## [PROMPT]
Every line below containing the word "Wirtschaftsförderung" should be found and copied.

## [INPUT FOR THIS TASK]

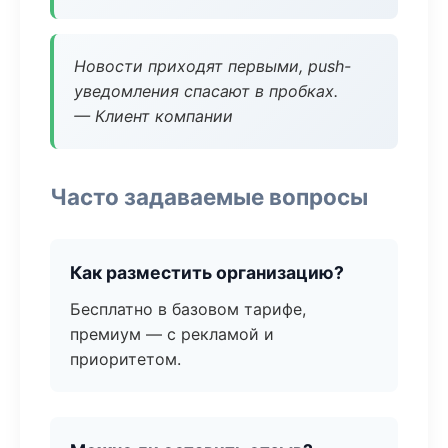
Новости приходят первыми, push-
уведомления спасают в пробках.
— Клиент компании
Часто задаваемые вопросы
Как разместить организацию?
Бесплатно в базовом тарифе,
премиум — с рекламой и
приоритетом.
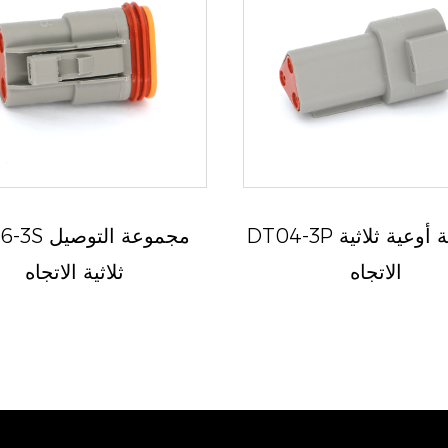
DT04-3P مجموعة أوعية ثلاثية
DT06-3S مجمو
الاتجاه
ثلاثية الاتجاه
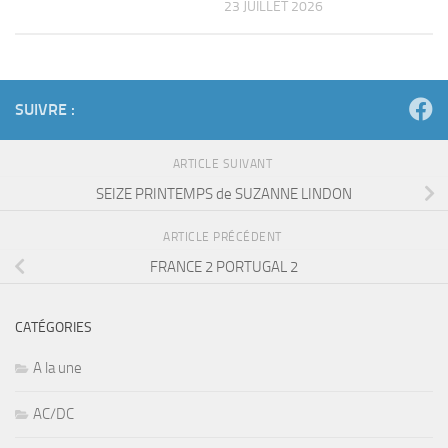
23 JUILLET 2026
SUIVRE :
ARTICLE SUIVANT
SEIZE PRINTEMPS de SUZANNE LINDON
ARTICLE PRÉCÉDENT
FRANCE 2 PORTUGAL 2
CATÉGORIES
A la une
AC/DC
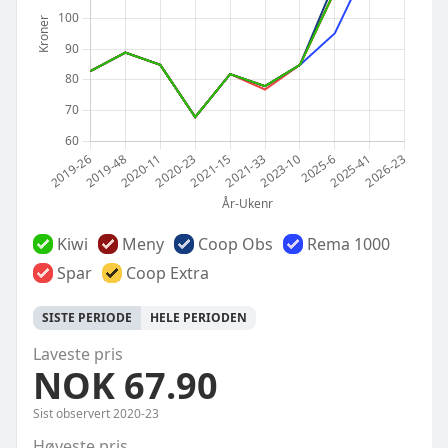
Kiwi
Meny
Coop Obs
Rema 1000
Spar
Coop Extra
SISTE PERIODE
HELE PERIODEN
Laveste pris
NOK 67.90
Sist observert
2020-23
Høyeste pris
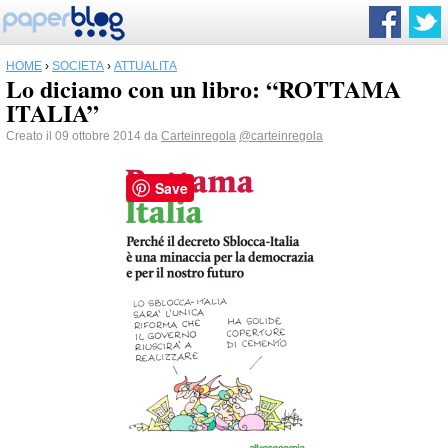
HOME
›
SOCIETÀ
›
ATTUALITÀ
Lo diciamo con un libro: “ROTTAMA
ITALIA”
Creato il 09 ottobre 2014 da
Carteinregola
@carteinregola
Save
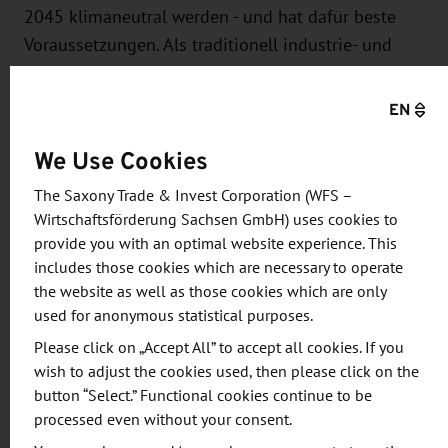
2045 klimaneutral werden - und hat dafür beste
Voraussetzungen. Als traditionell industrie- und
energieintensive Region verfügt Sachsen über das
notwendige Know-how und qualifizierte
EN
Arbeitskräfte. Gleichzeitig ist die Region ein
We Use Cookies
Innovationsmotor und gehört zu den europäischen
Spitzenreitern in Forschung und Entwicklung.
The Saxony Trade & Invest Corporation (WFS –
Wirtschaftsförderung Sachsen GmbH) uses cookies to
Informieren Sie sich über eine der dynamischsten
provide you with an optimal website experience. This
Regionen in Deutschland auf einer der wichtigsten
includes those cookies which are necessary to operate
the website as well as those cookies which are only
Veranstaltungen in Europa zum Thema Zero Carbon
used for anonymous statistical purposes.
Economy - der London Climate Technology Show.
Please click on „Accept All” to accept all cookies. If you
Vertreter der Wirtschaftsförderung Sachsen GmbH
wish to adjust the cookies used, then please click on the
(WFS) werden für Sie da sein.
button “Select.” Functional cookies continue to be
processed even without your consent.
Die WFS ist Dienstleister für Unternehmen aus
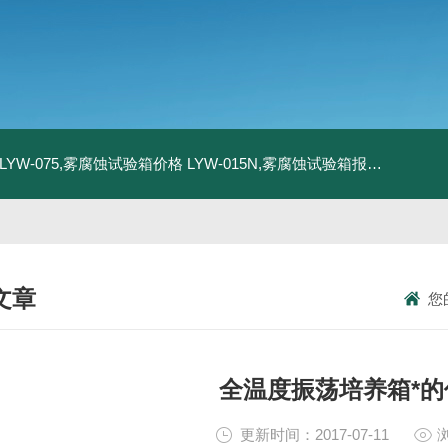
LYW-075,雾腐蚀试验箱价格
LYW-015N,雾腐蚀试验箱报价
LYW-0
文章
您
NICAL ARTICLES
全温度振荡培养箱*
更新时间：2017-07-11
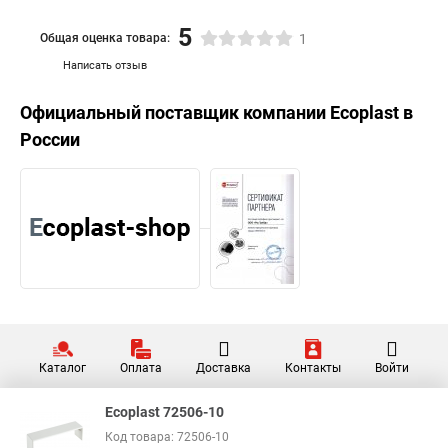
5
Общая оценка товара:
1
Написать отзыв
Официальный поставщик компании
Ecoplast
в
России
Каталог
Оплата
Доставка
Контакты
Войти
Ecoplast 72506-10
Код товара: 72506-10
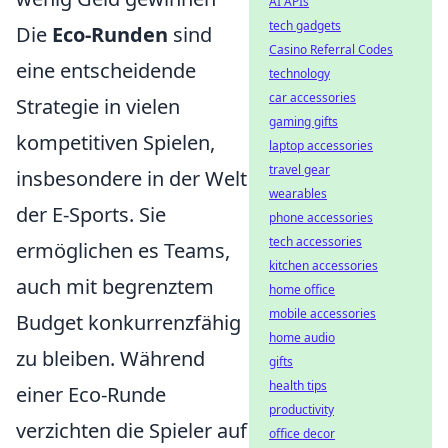
AI APIs
tech gadgets
Die
Eco-Runden
sind
Casino Referral Codes
eine entscheidende
technology
car accessories
Strategie in vielen
gaming gifts
kompetitiven Spielen,
laptop accessories
travel gear
insbesondere in der Welt
wearables
der E-Sports. Sie
phone accessories
tech accessories
ermöglichen es Teams,
kitchen accessories
auch mit begrenztem
home office
mobile accessories
Budget konkurrenzfähig
home audio
zu bleiben. Während
gifts
health tips
einer Eco-Runde
productivity
verzichten die Spieler auf
office decor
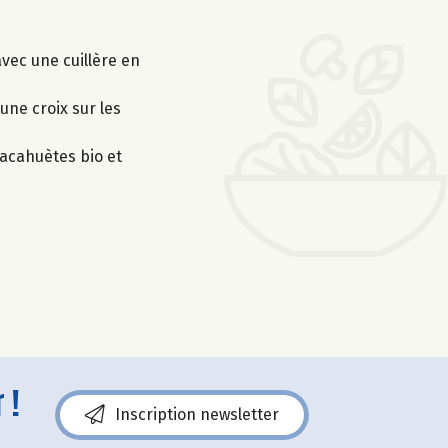
avec une cuillère en
une croix sur les
cacahuètes bio et
 !
Inscription newsletter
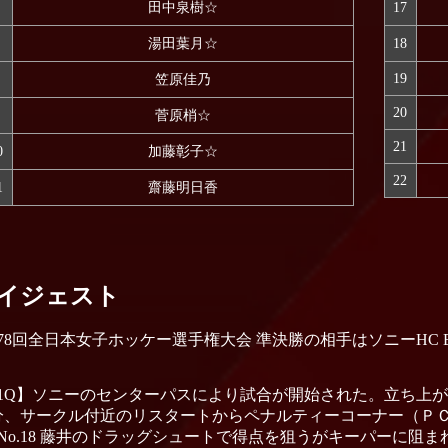
田中泉樹☆
17
湯田葉月☆
18
19
笠原佳乃
20
菅原梢☆
21
0
加藤彰子☆
22
1
齋藤明日香
イジェスト
78回全日本女子ホッケー選手権大会 準決勝の相手はソニーHC BRAV
1Q】ソニーのセンターパスにより試合が開始された。立ち上
分、サークル付近のリスタートからペナルティーコーナー（Ｐ
No.18 藤井のドラッグシュートで得点を狙うがキーパーに阻ま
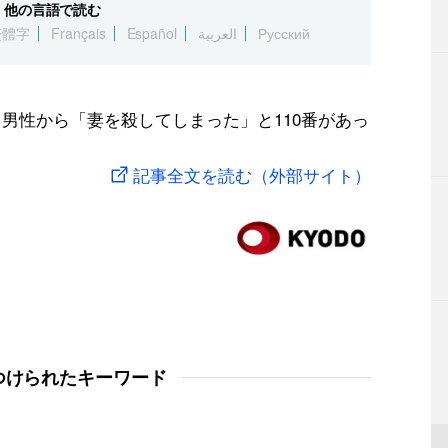
他の言語で読む
繁體字
Français
Español
العربية
Русский
、男性から「妻を殺してしまった」と110番があっ
記事全文を読む（外部サイト）
つけられたキーワード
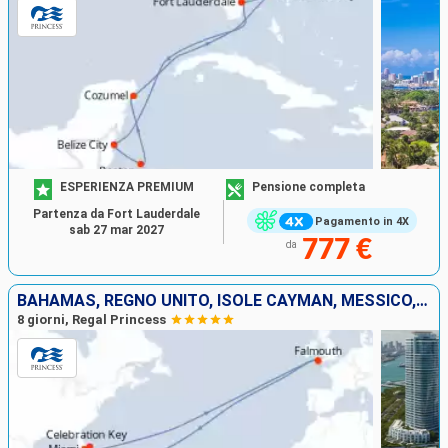
ESPERIENZA PREMIUM
Pensione completa
Partenza da Fort Lauderdale
Pagamento in 4X
sab 27 mar 2027
777 €
da
BAHAMAS, REGNO UNITO, ISOLE CAYMAN, MESSICO, STATI UNITI
8 giorni, Regal Princess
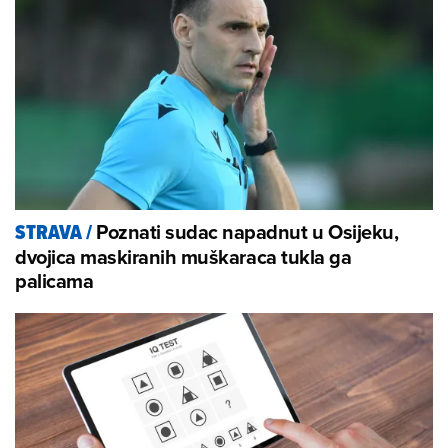
Poznati sudac napadnut u Osijeku,
STRAVA
/
dvojica maskiranih muškaraca tukla ga
palicama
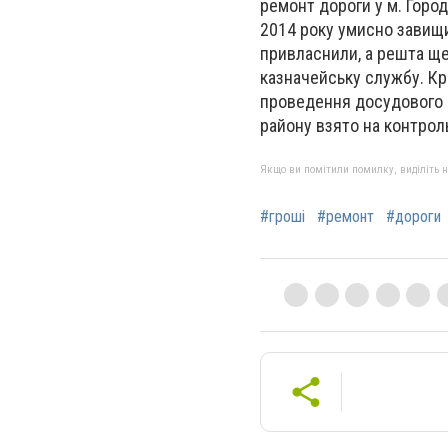
ремонт дороги у м. Город
2014 року умисно завищил
привласнили, а решта ще
казначейську службу. Кр
проведення досудового р
району взято на контрол
Якщо ви помітили помилку, виділіть нео
#гроші
#ремонт
#дороги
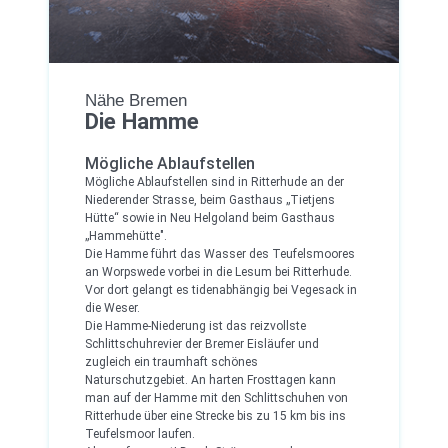
Nähe Bremen
Die Hamme
Mögliche Ablaufstellen
Mögliche Ablaufstellen sind in Ritterhude an der
Niederender Strasse, beim Gasthaus „Tietjens
Hütte“ sowie in Neu Helgoland beim Gasthaus
„Hammehütte".
Die Hamme führt das Wasser des Teufelsmoores
an Worpswede vorbei in die Lesum bei Ritterhude.
Vor dort gelangt es tidenabhängig bei Vegesack in
die Weser.
Die Hamme-Niederung ist das reizvollste
Schlittschuhrevier der Bremer Eisläufer und
zugleich ein traumhaft schönes
Naturschutzgebiet. An harten Frosttagen kann
man auf der Hamme mit den Schlittschuhen von
Ritterhude über eine Strecke bis zu 15 km bis ins
Teufelsmoor laufen.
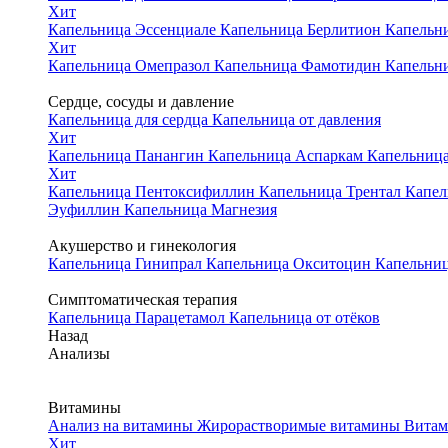
Хит
Капельница Эссенциале
Капельница Берлитион
Капельн
Хит
Капельница Омепразол
Капельница Фамотидин
Капельн
Сердце, сосуды и давление
Капельница для сердца
Капельница от давления
Хит
Капельница Панангин
Капельница Аспаркам
Капельниц
Хит
Капельница Пентоксифиллин
Капельница Трентал
Капел
Эуфиллин
Капельница Магнезия
Акушерство и гинекология
Капельница Гинипрал
Капельница Окситоцин
Капельниц
Симптоматическая терапия
Капельница Парацетамол
Капельница от отёков
Назад
Анализы
Витамины
Анализ на витамины
Жирорастворимые витамины
Витам
Хит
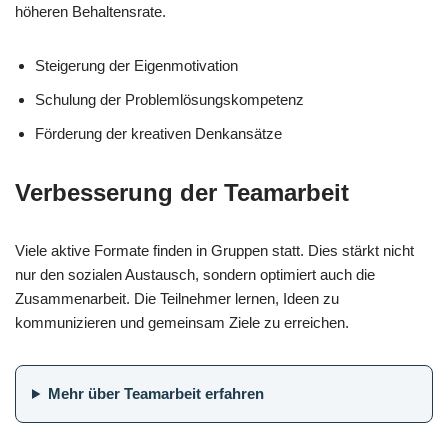
höheren Behaltensrate.
Steigerung der Eigenmotivation
Schulung der Problemlösungskompetenz
Förderung der kreativen Denkansätze
Verbesserung der Teamarbeit
Viele aktive Formate finden in Gruppen statt. Dies stärkt nicht
nur den sozialen Austausch, sondern optimiert auch die
Zusammenarbeit. Die Teilnehmer lernen, Ideen zu
kommunizieren und gemeinsam Ziele zu erreichen.
Mehr über Teamarbeit erfahren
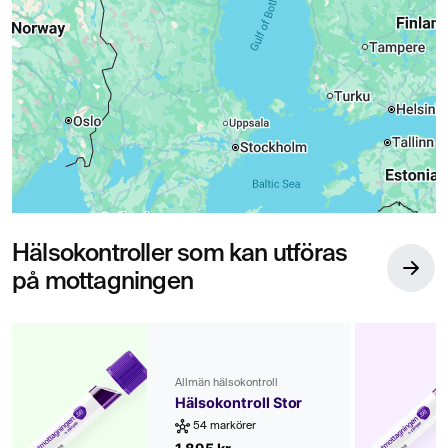
Hälsokontroller som kan utföras
på mottagningen
Allmän hälsokontroll
Hälsokontroll Stor
54 markörer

## [ANSWER BELOW]
Wirtschaftsförderung Sachsen GmbH) uses cookies to
Vertreter der Wirtschaftsförderung Sachsen GmbH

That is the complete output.